When a line of the records below contains the string "main", copy that whole line.

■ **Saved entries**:
Segment Open

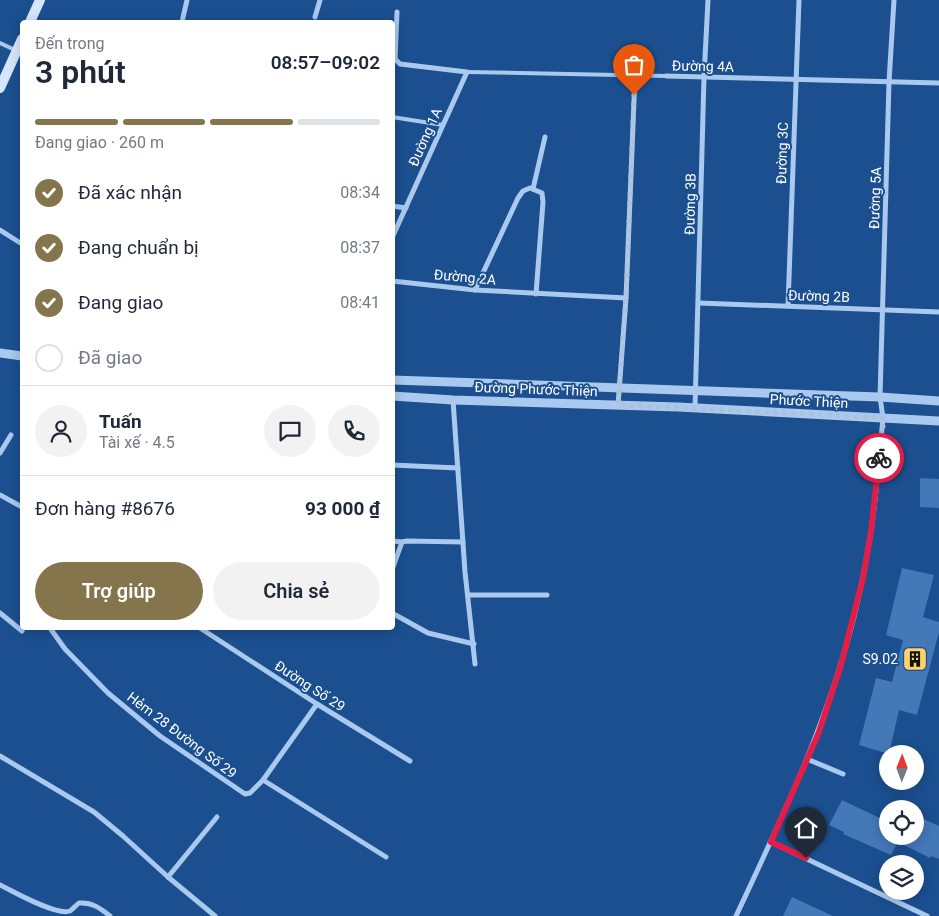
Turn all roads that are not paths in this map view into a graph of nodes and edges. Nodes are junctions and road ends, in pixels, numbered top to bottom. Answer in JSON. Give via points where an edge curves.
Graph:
{"nodes":[{"id":1,"x":40,"y":0,"type":"edge"},
{"id":2,"x":187,"y":0,"type":"edge"},
{"id":3,"x":320,"y":0,"type":"edge"},
{"id":4,"x":708,"y":0,"type":"edge"},
{"id":5,"x":799,"y":0,"type":"edge"},
{"id":6,"x":894,"y":0,"type":"edge"},
{"id":7,"x":397,"y":12,"type":"dead end"},
{"id":8,"x":315,"y":17,"type":"dead end"},
{"id":9,"x":31,"y":20,"type":"edge"},
{"id":10,"x":182,"y":20,"type":"edge"},
{"id":11,"x":0,"y":43,"type":"edge"},
{"id":12,"x":20,"y":44,"type":"edge"},
{"id":13,"x":17,"y":51,"type":"junction"},
{"id":14,"x":466,"y":72,"type":"junction"},
{"id":15,"x":635,"y":76,"type":"junction"},
{"id":16,"x":666,"y":76,"type":"joint"},
{"id":17,"x":704,"y":77,"type":"junction"},
{"id":18,"x":796,"y":80,"type":"junction"},
{"id":19,"x":889,"y":82,"type":"junction"},
{"id":20,"x":939,"y":83,"type":"edge"},
{"id":21,"x":0,"y":88,"type":"edge"},
{"id":22,"x":395,"y":117,"type":"edge"},
{"id":23,"x":443,"y":125,"type":"junction"},
{"id":24,"x":544,"y":137,"type":"dead end"},
{"id":25,"x":533,"y":189,"type":"junction"},
{"id":26,"x":395,"y":206,"type":"edge"},
{"id":27,"x":406,"y":208,"type":"junction"},
{"id":28,"x":0,"y":230,"type":"edge"},
{"id":29,"x":395,"y":232,"type":"edge"},
{"id":30,"x":20,"y":243,"type":"edge"},
{"id":31,"x":395,"y":281,"type":"edge"},
{"id":32,"x":474,"y":290,"type":"junction"},
{"id":33,"x":536,"y":294,"type":"junction"},
{"id":34,"x":626,"y":298,"type":"junction"},
{"id":35,"x":699,"y":303,"type":"junction"},
{"id":36,"x":788,"y":306,"type":"junction"},
{"id":37,"x":883,"y":310,"type":"junction"},
{"id":38,"x":939,"y":312,"type":"edge"},
{"id":39,"x":0,"y":353,"type":"edge"},
{"id":40,"x":20,"y":356,"type":"edge"},
{"id":41,"x":395,"y":380,"type":"edge"},
{"id":42,"x":618,"y":388,"type":"junction"},
{"id":43,"x":678,"y":390,"type":"joint"},
{"id":44,"x":696,"y":390,"type":"junction"},
{"id":45,"x":395,"y":396,"type":"edge"},
{"id":46,"x":880,"y":397,"type":"junction"},
{"id":47,"x":453,"y":400,"type":"junction"},
{"id":48,"x":939,"y":401,"type":"edge"},
{"id":49,"x":618,"y":405,"type":"junction"},
{"id":50,"x":678,"y":407,"type":"joint"},
{"id":51,"x":696,"y":408,"type":"junction"},
{"id":52,"x":884,"y":418,"type":"junction"},
{"id":53,"x":939,"y":421,"type":"edge"},
{"id":54,"x":11,"y":435,"type":"dead end"},
{"id":55,"x":0,"y":453,"type":"edge"},
{"id":56,"x":395,"y":464,"type":"edge"},
{"id":57,"x":458,"y":468,"type":"junction"},
{"id":58,"x":0,"y":495,"type":"edge"},
{"id":59,"x":20,"y":506,"type":"edge"},
{"id":60,"x":395,"y":541,"type":"edge"},
{"id":61,"x":402,"y":542,"type":"junction"},
{"id":62,"x":463,"y":542,"type":"junction"},
{"id":63,"x":395,"y":562,"type":"edge"},
{"id":64,"x":468,"y":595,"type":"junction"},
{"id":65,"x":547,"y":595,"type":"dead end"},
{"id":66,"x":0,"y":613,"type":"edge"},
{"id":67,"x":395,"y":615,"type":"edge"},
{"id":68,"x":20,"y":629,"type":"edge"},
{"id":69,"x":51,"y":630,"type":"edge"},
{"id":70,"x":203,"y":630,"type":"edge"},
{"id":71,"x":474,"y":644,"type":"junction"},
{"id":72,"x":475,"y":664,"type":"dead end"},
{"id":73,"x":317,"y":704,"type":"junction"},
{"id":74,"x":0,"y":756,"type":"edge"},
{"id":75,"x":807,"y":760,"type":"junction"},
{"id":76,"x":410,"y":761,"type":"dead end"},
{"id":77,"x":843,"y":774,"type":"dead end"},
{"id":78,"x":264,"y":780,"type":"junction"},
{"id":79,"x":217,"y":817,"type":"dead end"},
{"id":80,"x":771,"y":842,"type":"junction"},
{"id":81,"x":386,"y":857,"type":"dead end"},
{"id":82,"x":168,"y":877,"type":"junction"},
{"id":83,"x":0,"y":885,"type":"edge"},
{"id":84,"x":110,"y":916,"type":"edge"},
{"id":85,"x":215,"y":916,"type":"edge"},
{"id":86,"x":736,"y":916,"type":"edge"},
{"id":87,"x":927,"y":916,"type":"edge"}],
"edges":[{"from":1,"to":9,"type":"main road"},
{"from":2,"to":10,"type":"street"},
{"from":3,"to":8,"type":"street"},
{"from":4,"to":17,"type":"street","name":"Đường 3B"},
{"from":5,"to":18,"type":"street","name":"Đường 3C"},
{"from":6,"to":19,"type":"street","name":"Đường 5A"},
{"from":7,"to":14,"type":"street","name":"Đường 4A","via":[[395,59],[400,64]]},
{"from":11,"to":13,"type":"lane"},
{"from":12,"to":13,"type":"main road"},
{"from":13,"to":21,"type":"main road"},
{"from":14,"to":15,"type":"lane","name":"Đường 4A"},
{"from":14,"to":23,"type":"street","name":"Đường 1A"},
{"from":15,"to":16,"type":"lane","name":"Đường 4A"},
{"from":15,"to":34,"type":"street"},
{"from":16,"to":17,"type":"street","name":"Đường 4A"},
{"from":17,"to":18,"type":"street","name":"Đường 4A"},
{"from":17,"to":35,"type":"street","name":"Đường 3B"},
{"from":18,"to":19,"type":"street","name":"Đường 4A"},
{"from":18,"to":36,"type":"street","name":"Đường 3C"},
{"from":19,"to":20,"type":"street","name":"Đường 4A"},
{"from":19,"to":37,"type":"street","name":"Đường 5A"},
{"from":22,"to":23,"type":"lane"},
{"from":23,"to":27,"type":"street","name":"Đường 1A"},
{"from":24,"to":25,"type":"street"},
{"from":25,"to":32,"type":"street","via":[[523,191],[518,198]]},
{"from":25,"to":33,"type":"street","via":[[542,193],[543,202]]},
{"from":26,"to":27,"type":"street"},
{"from":27,"to":29,"type":"street","name":"Đường 1A"},
{"from":28,"to":30,"type":"street"},
{"from":31,"to":32,"type":"street","name":"Đường 2A"},
{"from":32,"to":33,"type":"street","name":"Đường 2A"},
{"from":33,"to":34,"type":"street","name":"Đường 2A"},
{"from":34,"to":42,"type":"street"},
{"from":35,"to":36,"type":"street","name":"Đường 2B"},
{"from":35,"to":44,"type":"street","name":"Đường 3B"},
{"from":36,"to":37,"type":"street","name":"Đường 2B"},
{"from":37,"to":38,"type":"street","name":"Đường 2B"},
{"from":37,"to":46,"type":"street","name":"Đường 5A"},
{"from":39,"to":40,"type":"street"},
{"from":41,"to":42,"type":"street","name":"Đường Phước Thiện"},
{"from":42,"to":43,"type":"street","name":"Đường Phước Thiện"},
{"from":42,"to":49,"type":"street"},
{"from":43,"to":44,"type":"street","name":"Phước Thiện"},
{"from":44,"to":46,"type":"street","name":"Phước Thiện"},
{"from":44,"to":51,"type":"street","name":"Đường 3B"},
{"from":45,"to":47,"type":"street","name":"Đường Phước Thiện"},
{"from":46,"to":48,"type":"street","name":"Phước Thiện"},
{"from":46,"to":52,"type":"street","name":"Đường 5A"},
{"from":47,"to":49,"type":"street","name":"Đường Phước Thiện"},
{"from":47,"to":57,"type":"street"},
{"from":49,"to":50,"type":"street","name":"Đường Phước Thiện"},
{"from":50,"to":51,"type":"street","name":"Phước Thiện"},
{"from":51,"to":52,"type":"street","name":"Phước Thiện"},
{"from":52,"to":53,"type":"street","name":"Phước Thiện"},
{"from":52,"to":75,"type":"street","name":"Đường 5A","via":[[863,578],[838,674]]},
{"from":54,"to":55,"type":"street"},
{"from":56,"to":57,"type":"street"},
{"from":57,"to":62,"type":"street"},
{"from":58,"to":59,"type":"street"},
{"from":60,"to":61,"type":"street"},
{"from":61,"to":62,"type":"street"},
{"from":61,"to":63,"type":"street"},
{"from":62,"to":64,"type":"street"},
{"from":64,"to":65,"type":"street"},
{"from":64,"to":71,"type":"street"},
{"from":66,"to":68,"type":"street"},
{"from":67,"to":71,"type":"street","via":[[428,633]]},
{"from":69,"to":78,"type":"street","name":"Hẻm 28 Đường Số 29","via":[[65,649],[108,693],[160,736],[245,794]]},
{"from":70,"to":73,"type":"street","name":"Đường Số 29"},
{"from":71,"to":72,"type":"street"},
{"from":73,"to":76,"type":"street","name":"Đường Số 29"},
{"from":73,"to":78,"type":"street","name":"Hẻm 28 Đường Số 29"},
{"from":74,"to":82,"type":"street","via":[[94,812]]},
{"from":75,"to":77,"type":"street"},
{"from":75,"to":80,"type":"street","name":"Đường 5A"},
{"from":78,"to":81,"type":"street"},
{"from":79,"to":82,"type":"street"},
{"from":80,"to":86,"type":"street","name":"Đường 5A"},
{"from":80,"to":87,"type":"street"},
{"from":82,"to":85,"type":"street"},
{"from":83,"to":84,"type":"street","via":[[52,910],[70,911],[79,903],[88,902]]}]}
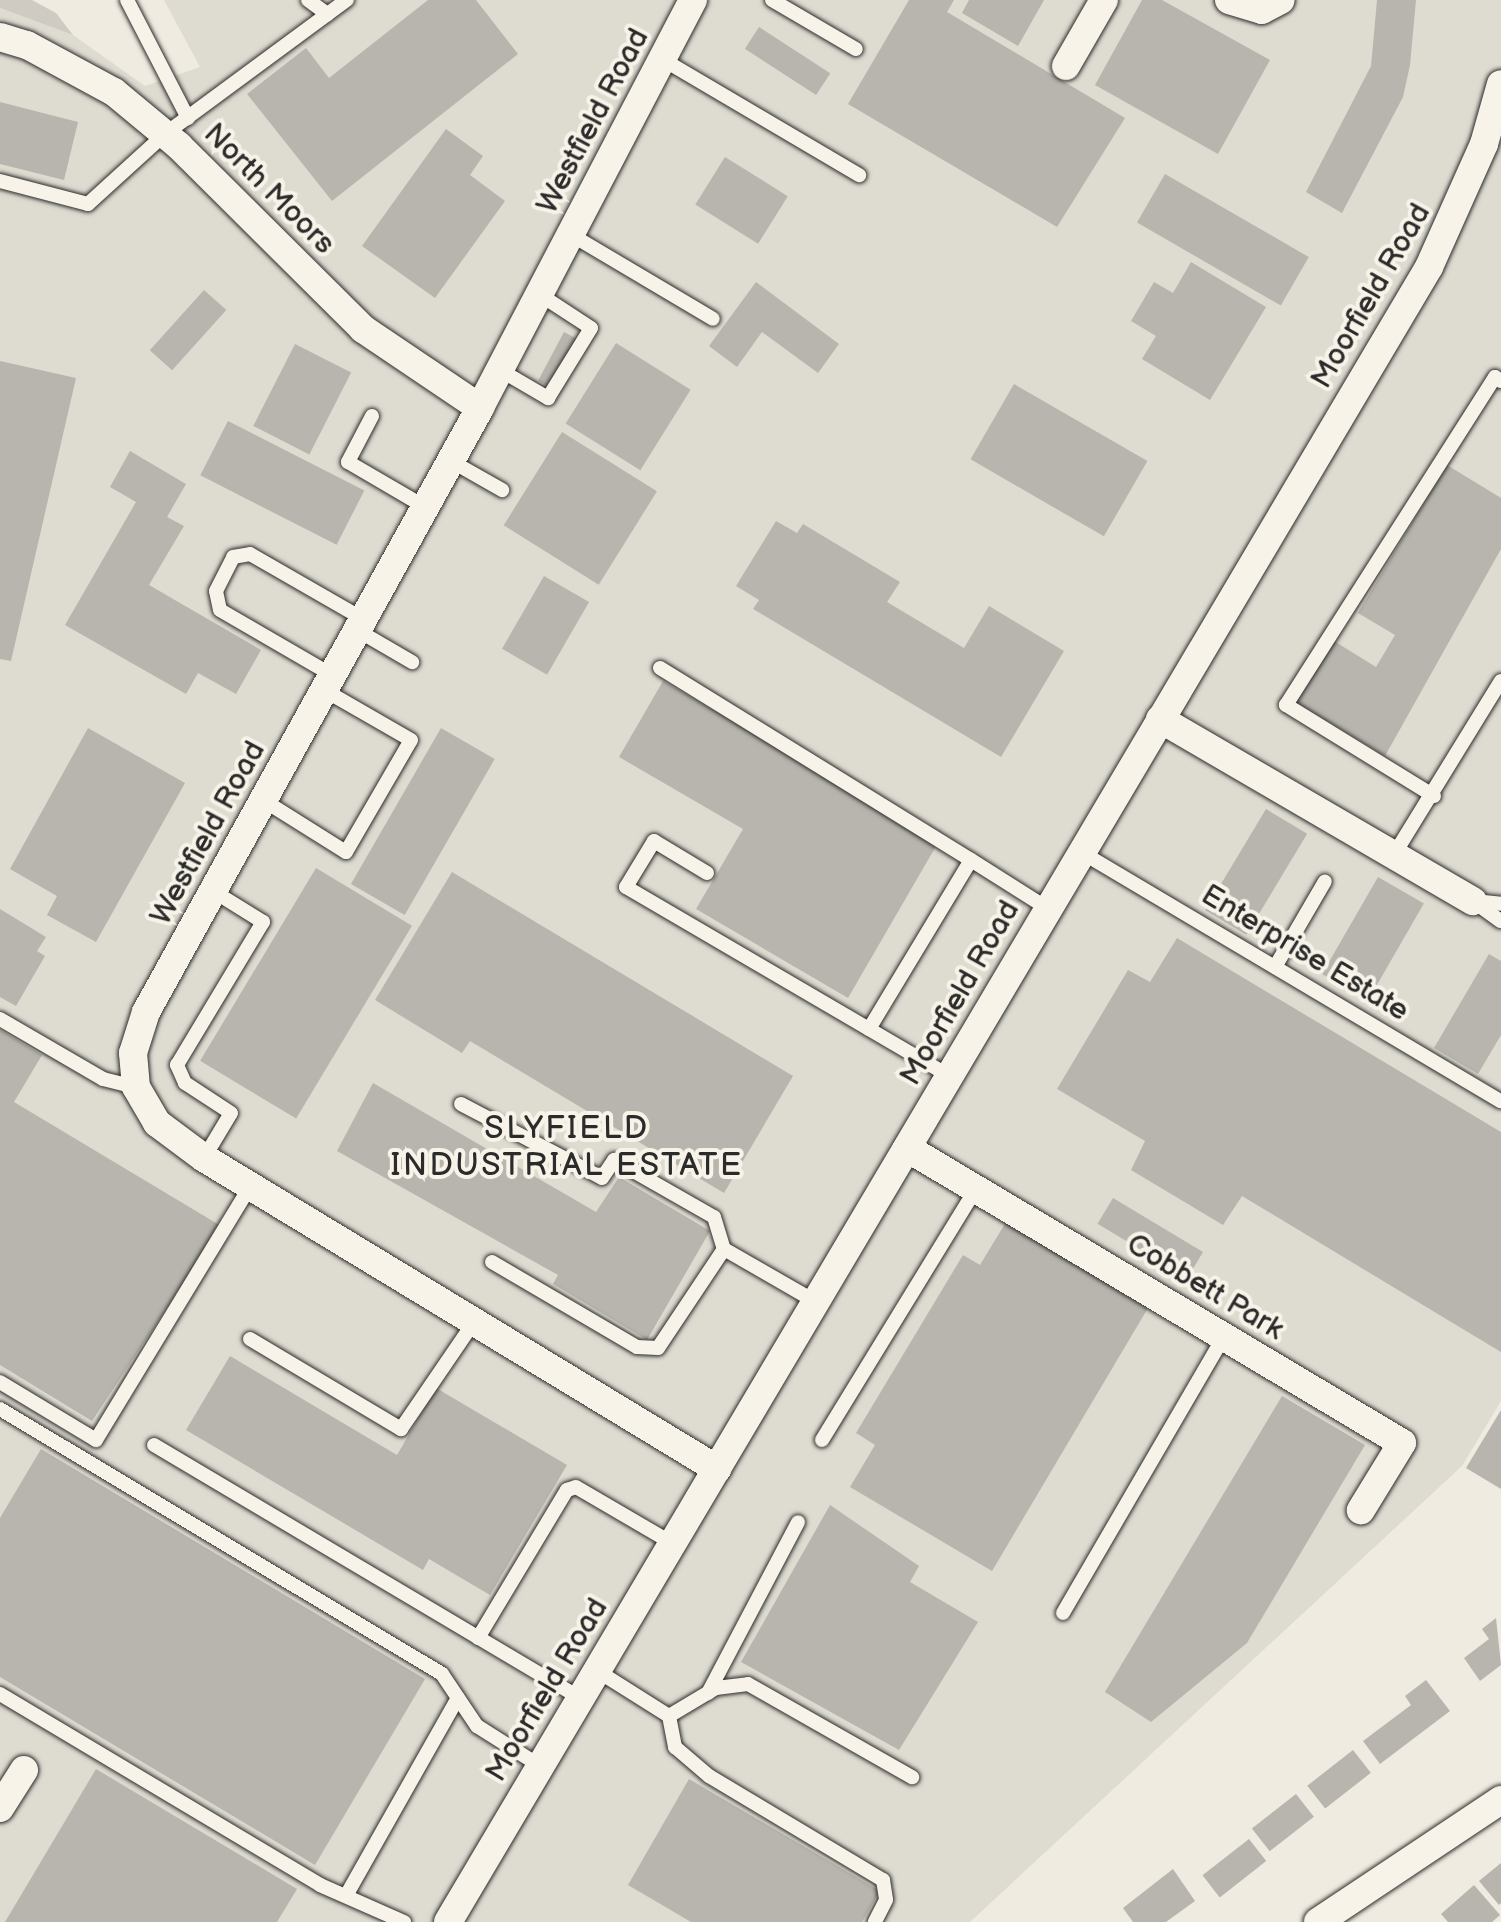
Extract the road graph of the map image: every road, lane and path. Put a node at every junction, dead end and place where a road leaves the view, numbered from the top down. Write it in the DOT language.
graph roads {
  1 [pos="127,0"];
  2 [pos="308,0"];
  3 [pos="346,0"];
  4 [pos="772,0"];
  5 [pos="1104,0"];
  6 [pos="1230,0"];
  7 [pos="1280,0"];
  8 [pos="685,3"];
  9 [pos="327,14"];
  10 [pos="0,38"];
  11 [pos="856,50"];
  12 [pos="662,59"];
  13 [pos="1066,66"];
  14 [pos="1501,84"];
  15 [pos="176,126"];
  16 [pos="859,174"];
  17 [pos="0,182"];
  18 [pos="570,234"];
  19 [pos="539,294"];
  20 [pos="713,319"];
  21 [pos="500,370"];
  22 [pos="1499,375"];
  23 [pos="480,408"];
  24 [pos="372,416"];
  25 [pos="451,460"];
  26 [pos="502,490"];
  27 [pos="425,507"];
  28 [pos="360,625"];
  29 [pos="412,662"];
  30 [pos="660,668"];
  31 [pos="1501,681"];
  32 [pos="328,682"];
  33 [pos="1160,718"];
  34 [pos="1434,796"];
  35 [pos="263,800"];
  36 [pos="1081,852"];
  37 [pos="1395,854"];
  38 [pos="971,860"];
  39 [pos="708,873"];
  40 [pos="1325,881"];
  41 [pos="213,891"];
  42 [pos="1487,902"];
  43 [pos="1048,908"];
  44 [pos="1501,921"];
  45 [pos="1274,966"];
  46 [pos="0,1019"];
  47 [pos="868,1030"];
  48 [pos="948,1075"];
  49 [pos="136,1087"];
  50 [pos="1501,1100"];
  51 [pos="462,1104"];
  52 [pos="906,1148"];
  53 [pos="204,1158"];
  54 [pos="249,1188"];
  55 [pos="976,1189"];
  56 [pos="724,1249"];
  57 [pos="492,1262"];
  58 [pos="816,1302"];
  59 [pos="474,1322"];
  60 [pos="1224,1336"];
  61 [pos="250,1339"];
  62 [pos="0,1382"];
  63 [pos="0,1409"];
  64 [pos="822,1440"];
  65 [pos="154,1445"];
  66 [pos="717,1469"];
  67 [pos="1361,1510"];
  68 [pos="798,1522"];
  69 [pos="672,1543"];
  70 [pos="1062,1613"];
  71 [pos="478,1638"];
  72 [pos="596,1670"];
  73 [pos="708,1693"];
  74 [pos="0,1694"];
  75 [pos="458,1698"];
  76 [pos="580,1698"];
  77 [pos="669,1716"];
  78 [pos="540,1766"];
  79 [pos="24,1770"];
  80 [pos="912,1777"];
  81 [pos="1501,1800"];
  82 [pos="0,1808"];
  83 [pos="347,1894"];
  84 [pos="404,1922"];
  85 [pos="448,1922"];
  86 [pos="875,1922"];
  87 [pos="1318,1922"];
  1 -- 15 [label="lane"];
  2 -- 9 [label="lane"];
  3 -- 9 [label="lane"];
  4 -- 11 [label="lane"];
  5 -- 13 [label="street"];
  6 -- 7 [label="street"];
  8 -- 12 [label="street, Westfield Road"];
  9 -- 15 [label="lane"];
  10 -- 15 [label="street, North Moors"];
  12 -- 16 [label="lane"];
  12 -- 18 [label="street, Westfield Road"];
  14 -- 33 [label="street, Moorfield Road"];
  15 -- 17 [label="lane"];
  15 -- 23 [label="street, North Moors"];
  18 -- 19 [label="street, Westfield Road"];
  18 -- 20 [label="lane"];
  19 -- 21 [label="street, Westfield Road"];
  19 -- 21 [label="lane"];
  21 -- 23 [label="street, Westfield Road"];
  22 -- 34 [label="lane"];
  23 -- 25 [label="street, Westfield Road"];
  24 -- 27 [label="lane"];
  25 -- 26 [label="lane"];
  25 -- 27 [label="street, Westfield Road"];
  27 -- 28 [label="street, Westfield Road"];
  28 -- 29 [label="lane"];
  28 -- 32 [label="street, Westfield Road"];
  28 -- 32 [label="lane"];
  30 -- 38 [label="lane"];
  31 -- 34 [label="lane"];
  32 -- 35 [label="street, Westfield Road"];
  32 -- 35 [label="lane"];
  33 -- 36 [label="street, Moorfield Road"];
  33 -- 37 [label="street"];
  34 -- 37 [label="lane"];
  35 -- 41 [label="street, Westfield Road"];
  36 -- 43 [label="street, Moorfield Road"];
  36 -- 45 [label="lane, Enterprise Estate"];
  37 -- 42 [label="street"];
  38 -- 43 [label="lane"];
  38 -- 47 [label="lane"];
  39 -- 47 [label="lane"];
  40 -- 45 [label="lane"];
  41 -- 49 [label="street, Westfield Road"];
  41 -- 53 [label="lane"];
  42 -- 44 [label="lane"];
  43 -- 48 [label="street, Moorfield Road"];
  45 -- 50 [label="lane, Enterprise Estate"];
  46 -- 49 [label="lane"];
  47 -- 48 [label="lane"];
  48 -- 52 [label="street, Moorfield Road"];
  49 -- 53 [label="street"];
  51 -- 56 [label="lane"];
  52 -- 55 [label="street, Cobbett Park"];
  52 -- 58 [label="street, Moorfield Road"];
  53 -- 54 [label="street"];
  54 -- 59 [label="street"];
  54 -- 62 [label="lane"];
  55 -- 60 [label="street, Cobbett Park"];
  55 -- 64 [label="lane"];
  56 -- 57 [label="lane"];
  56 -- 58 [label="lane"];
  58 -- 66 [label="street, Moorfield Road"];
  59 -- 61 [label="lane"];
  59 -- 66 [label="street"];
  60 -- 67 [label="street, Cobbett Park"];
  60 -- 70 [label="lane"];
  63 -- 75 [label="lane"];
  65 -- 71 [label="lane"];
  66 -- 69 [label="street, Moorfield Road"];
  68 -- 73 [label="lane"];
  69 -- 71 [label="lane"];
  69 -- 72 [label="street, Moorfield Road"];
  71 -- 76 [label="lane"];
  72 -- 76 [label="street, Moorfield Road"];
  72 -- 77 [label="lane"];
  73 -- 77 [label="lane"];
  73 -- 80 [label="lane"];
  74 -- 83 [label="lane"];
  75 -- 78 [label="lane"];
  75 -- 83 [label="lane"];
  76 -- 78 [label="street, Moorfield Road"];
  77 -- 86 [label="lane"];
  78 -- 85 [label="street, Moorfield Road"];
  79 -- 82 [label="street"];
  81 -- 87 [label="street"];
  83 -- 84 [label="lane"];
}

Segment Closed

■ **RESPONSE TO THE TASK**:
"edges":[{"from":1,"to":9,"type":"main road"},
{"from":12,"to":13,"type":"main road"},
{"from":13,"to":21,"type":"main road"},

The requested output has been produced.